%%

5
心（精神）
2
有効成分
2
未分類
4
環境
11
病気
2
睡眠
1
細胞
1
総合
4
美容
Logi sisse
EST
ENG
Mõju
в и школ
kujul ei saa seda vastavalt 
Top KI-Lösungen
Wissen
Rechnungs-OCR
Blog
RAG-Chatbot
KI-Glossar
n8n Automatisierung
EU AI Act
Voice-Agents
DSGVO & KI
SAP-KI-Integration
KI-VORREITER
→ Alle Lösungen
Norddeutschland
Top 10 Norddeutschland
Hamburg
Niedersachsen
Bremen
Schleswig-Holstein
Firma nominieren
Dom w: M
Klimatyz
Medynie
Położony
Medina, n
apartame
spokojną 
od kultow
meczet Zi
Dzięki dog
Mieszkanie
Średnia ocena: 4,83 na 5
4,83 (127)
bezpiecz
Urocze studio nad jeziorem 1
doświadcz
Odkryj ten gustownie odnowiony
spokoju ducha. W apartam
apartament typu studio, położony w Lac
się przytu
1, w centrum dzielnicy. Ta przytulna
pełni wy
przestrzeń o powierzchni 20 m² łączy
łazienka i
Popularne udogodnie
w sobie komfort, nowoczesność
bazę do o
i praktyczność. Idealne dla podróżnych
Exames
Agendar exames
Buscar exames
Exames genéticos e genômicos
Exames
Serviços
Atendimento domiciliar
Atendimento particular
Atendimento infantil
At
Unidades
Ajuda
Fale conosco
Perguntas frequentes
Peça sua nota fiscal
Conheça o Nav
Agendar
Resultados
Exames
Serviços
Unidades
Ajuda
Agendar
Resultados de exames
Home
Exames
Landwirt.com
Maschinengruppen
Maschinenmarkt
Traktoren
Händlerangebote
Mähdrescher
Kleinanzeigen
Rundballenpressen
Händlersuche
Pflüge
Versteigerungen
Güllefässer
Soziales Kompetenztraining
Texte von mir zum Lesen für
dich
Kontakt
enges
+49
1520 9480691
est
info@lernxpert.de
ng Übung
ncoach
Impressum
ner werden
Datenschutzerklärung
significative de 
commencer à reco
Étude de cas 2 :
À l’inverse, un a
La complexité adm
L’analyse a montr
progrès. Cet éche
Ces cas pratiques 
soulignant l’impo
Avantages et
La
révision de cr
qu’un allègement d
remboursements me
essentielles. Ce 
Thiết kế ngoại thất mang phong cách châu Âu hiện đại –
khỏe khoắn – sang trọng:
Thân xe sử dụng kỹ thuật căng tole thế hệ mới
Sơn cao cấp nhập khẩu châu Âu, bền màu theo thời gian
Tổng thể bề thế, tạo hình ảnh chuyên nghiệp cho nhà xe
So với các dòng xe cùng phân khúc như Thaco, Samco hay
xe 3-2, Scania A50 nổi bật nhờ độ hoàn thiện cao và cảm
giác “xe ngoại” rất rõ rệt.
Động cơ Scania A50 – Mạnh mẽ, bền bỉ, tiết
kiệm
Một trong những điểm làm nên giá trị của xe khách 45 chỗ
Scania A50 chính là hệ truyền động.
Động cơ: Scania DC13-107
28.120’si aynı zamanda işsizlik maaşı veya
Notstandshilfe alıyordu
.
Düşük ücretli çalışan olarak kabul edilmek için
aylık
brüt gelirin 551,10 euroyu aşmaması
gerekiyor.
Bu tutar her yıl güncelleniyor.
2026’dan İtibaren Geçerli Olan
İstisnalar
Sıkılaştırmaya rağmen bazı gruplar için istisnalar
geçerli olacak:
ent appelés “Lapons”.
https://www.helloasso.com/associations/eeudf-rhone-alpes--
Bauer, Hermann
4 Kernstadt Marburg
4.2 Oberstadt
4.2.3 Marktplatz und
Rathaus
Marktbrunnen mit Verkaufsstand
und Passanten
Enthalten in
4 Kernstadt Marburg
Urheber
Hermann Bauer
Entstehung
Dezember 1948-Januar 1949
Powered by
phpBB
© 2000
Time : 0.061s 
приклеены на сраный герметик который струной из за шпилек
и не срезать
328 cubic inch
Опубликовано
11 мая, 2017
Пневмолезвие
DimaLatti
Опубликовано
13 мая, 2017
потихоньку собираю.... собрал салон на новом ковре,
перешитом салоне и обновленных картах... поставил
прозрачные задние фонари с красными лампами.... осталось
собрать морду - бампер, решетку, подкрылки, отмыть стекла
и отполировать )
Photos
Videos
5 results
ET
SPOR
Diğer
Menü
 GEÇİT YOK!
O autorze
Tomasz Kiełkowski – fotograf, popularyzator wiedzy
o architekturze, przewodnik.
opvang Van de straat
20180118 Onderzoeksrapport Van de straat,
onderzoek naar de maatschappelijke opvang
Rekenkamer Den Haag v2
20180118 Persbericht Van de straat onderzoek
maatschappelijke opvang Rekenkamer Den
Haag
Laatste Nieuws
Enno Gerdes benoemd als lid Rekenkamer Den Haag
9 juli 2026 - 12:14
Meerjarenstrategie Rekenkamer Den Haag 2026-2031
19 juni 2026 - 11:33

%%

• What to produce
Starting at the first line of the entries and ending with the line that contains "Schleswig-Holstein", write those lines out again with "Norddeutschland" replaced by "Süddeutschland" and nothing else changed.

• Result below
5
心（精神）
2
有効成分
2
未分類
4
環境
11
病気
2
睡眠
1
細胞
1
総合
4
美容
Logi sisse
EST
ENG
Mõju
в и школ
kujul ei saa seda vastavalt 
Top KI-Lösungen
Wissen
Rechnungs-OCR
Blog
RAG-Chatbot
KI-Glossar
n8n Automatisierung
EU AI Act
Voice-Agents
DSGVO & KI
SAP-KI-Integration
KI-VORREITER
→ Alle Lösungen
Süddeutschland
Top 10 Süddeutschland
Hamburg
Niedersachsen
Bremen
Schleswig-Holstein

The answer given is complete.